When President Trump goes low, Stephen K. Bannon goes high?
The Breitbart News chairman seemed to channel Michelle Obama on Wednesday night (let that sink in) when he called Trump “a great man” hours after the president said that Bannon had “lost his mind.”
“I support him day in and day out,” Bannon said of Trump, on a Breitbart satellite radio show.
“BANNON TAKES HIGH ROAD,” read a subsequent headline on the Breitbart website.
Bannon's tame response to the president's vitriol was out of character for a man who likens his work at Breitbart to waging war. Yet he had little choice but to submit to Trump's rhetorical lashing.
Ardent support for Trump is so central to the Breitbart brand that Bannon can't turn on the president without damaging his own media empire. Breitbart's top editor, Alex Marlow, recently told CNN that the site continued to back Roy Moore in Alabama's U.S. Senate race last month — Marlow called Moore a “uniquely terrible candidate” — because it thought doing so would help Trump. That's a remarkable level of dedication — sacrificing some of Breitbart's own standing in service of Trump.
But what would Breitbart be, if not a place to find a relentlessly pro-Trump perspective? Were Bannon to disavow Trump in the way that Trump disavowed him, Bannon would effectively have to create a whole new identity for Breitbart.
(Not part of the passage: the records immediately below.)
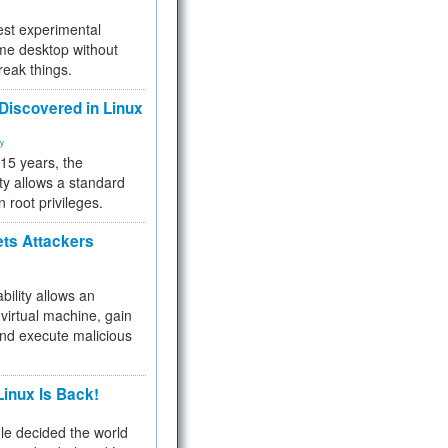
test experimental
me desktop without
reak things.
 Discovered in Linux
ty
 15 years, the
ty allows a standard
n root privileges.
ets Attackers
bility allows an
virtual machine, gain
and execute malicious
inux Is Back!
e decided the world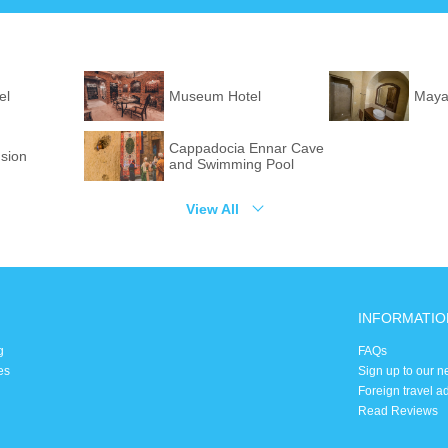
el
Museum Hotel
Maya
Cappadocia Ennar Cave
sion
and Swimming Pool
View All
INFORMATIO
g
FAQs
es
Sign up to our n
Foreign travel a
Read Reviews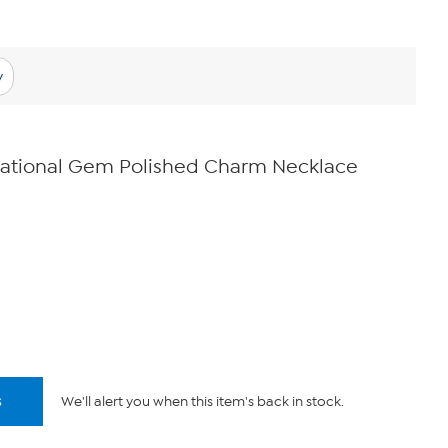
y
pirational Gem Polished Charm Necklace
s
We'll alert you when this item's back in stock.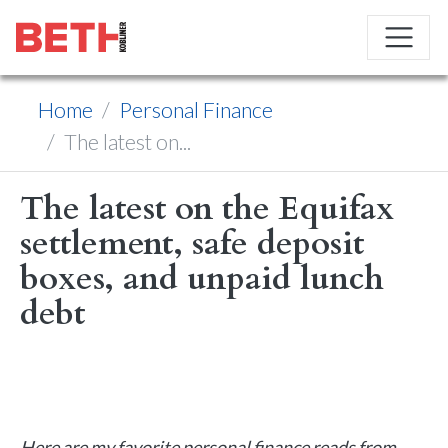
Home
Personal Finance
The latest on...
The latest on the Equifax
settlement, safe deposit
boxes, and unpaid lunch
debt
Here are my favorite personal finance reads from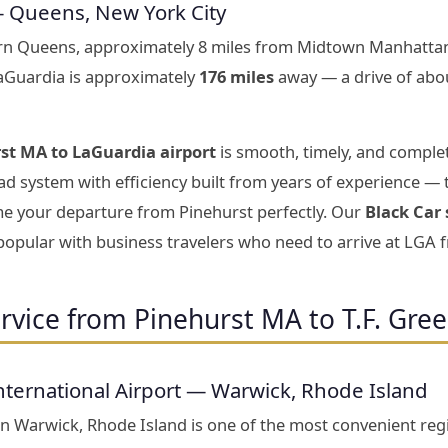
— Queens, New York City
ern Queens, approximately 8 miles from Midtown Manhattan
LaGuardia is approximately
176 miles
away — a drive of abo
st MA to LaGuardia airport
is smooth, timely, and complet
d system with efficiency built from years of experience — 
ime your departure from Pinehurst perfectly. Our
Black Car
 popular with business travelers who need to arrive at LGA 
rvice from Pinehurst MA to T.F. Gree
nternational Airport — Warwick, Rhode Island
 in Warwick, Rhode Island is one of the most convenient reg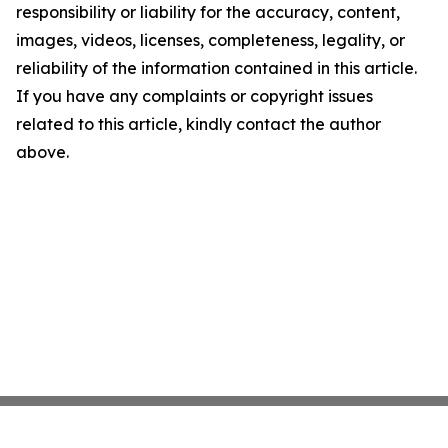
responsibility or liability for the accuracy, content,
images, videos, licenses, completeness, legality, or
reliability of the information contained in this article.
If you have any complaints or copyright issues
related to this article, kindly contact the author
above.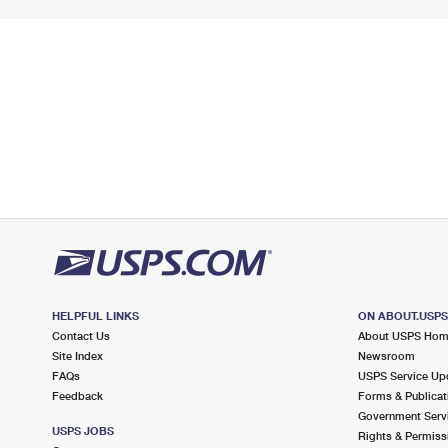
HELPFUL LINKS
ON ABOUT.USP
Contact Us
About USPS Ho
Site Index
Newsroom
FAQs
USPS Service Up
Feedback
Forms & Publicat
Government Serv
USPS JOBS
Rights & Permiss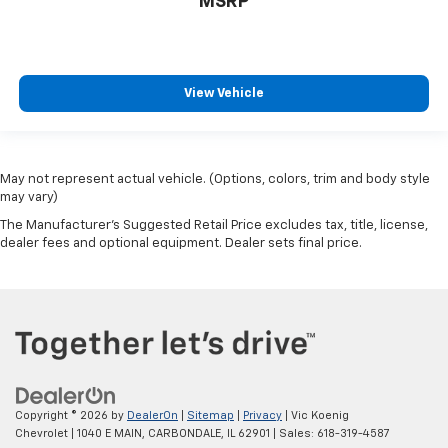
MSRP
View Vehicle
May not represent actual vehicle. (Options, colors, trim and body style
may vary)
The Manufacturer's Suggested Retail Price excludes tax, title, license,
dealer fees and optional equipment. Dealer sets final price.
Copyright © 2026
by
DealerOn
|
Sitemap
|
Privacy
| Vic Koenig
Chevrolet
|
1040 E MAIN,
CARBONDALE,
IL
62901
| Sales:
618-319-4587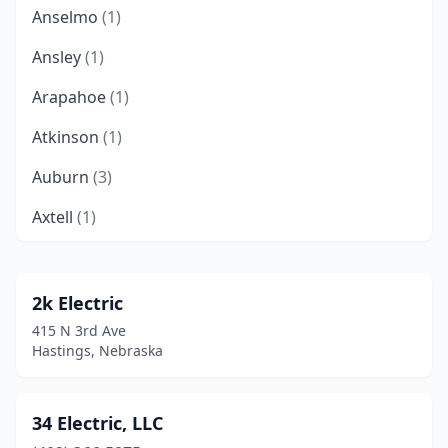
Anselmo
(1)
Ansley
(1)
Arapahoe
(1)
Atkinson
(1)
Auburn
(3)
Axtell
(1)
Bancroft
(1)
Beatrice
(3)
2k Electric
415 N 3rd Ave
Beemer
(1)
Hastings, Nebraska
Bellevue
(6)
Bennet
(1)
34 Electric, LLC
(One thing to ponder is whether Trump's furious statement about Bannon was a product of emotion, calculus or some combination. Did the president know that his former chief strategist would not retaliate and, therefore, exploit Bannon's restraint to assert dominance? Or did Trump just get angry and act on impulse?)
In any case, Bannon's radio remarks on Wednesday appeared to foreshadow how he will navigate the situation.
“President Trump, with the whole swamp up there, the D.C. apparatus, the nullification project, everything going on — he is fighting every day,” Bannon told listeners. “There's no doubt in your mind, right? And maybe things get off track, or stuff gets said, and all this heated stuff, but, however, this is a guy, you voted for him, you supported him, is there any doubt in your mind he's been fighting for and working for you, the deplorables, the forgotten man and woman, the silent majority, every day he's been there?”
It looks as if Bannon's plan is to shrug off Trump's insults as “heated stuff” that “gets said” when the “swamp” messes with the president's thinking. Such a course would be consistent with Breitbart's coverage since Trump took office.
Breitbart was sharply critical of Trump's decision to send more U.S. troops to Afghanistan, for example, but pinned much of the blame on national security adviser H.R. McMaster. Trump has failed to deliver on his promise to repeal the Affordable Care Act, but that is the fault of congressional Republicans, according to Breitbart.
Bannon didn't even hold Trump responsible for, in Bannon's view, picking the wrong Senate candidate (Luther Strange) in Alabama.
“A real, you know, review has to be done of how President Trump got the wrong information and came down on the wrong side,” Bannon said on Sean Hannity's Fox News show in September.
Bannon is willing to criticize some of Trump's decisions but readily offers excuses for him. In the latest case, the obvious excuse is that Bannon touched a nerve when he told author Michael Wolff that Donald Trump Jr.'s 2016 meeting with a Russian lawyer was “treasonous.” Bannon styles himself as a teller of hard truths, and one of the hard truths that he and Breitbart have told consistently is that members of the president's family are bad influences because they are too liberal or lack political savvy.
Bannon and Breitbart can move on by attributing Trump's fury to familial protectiveness and the “D.C. apparatus.” They really have no other choice.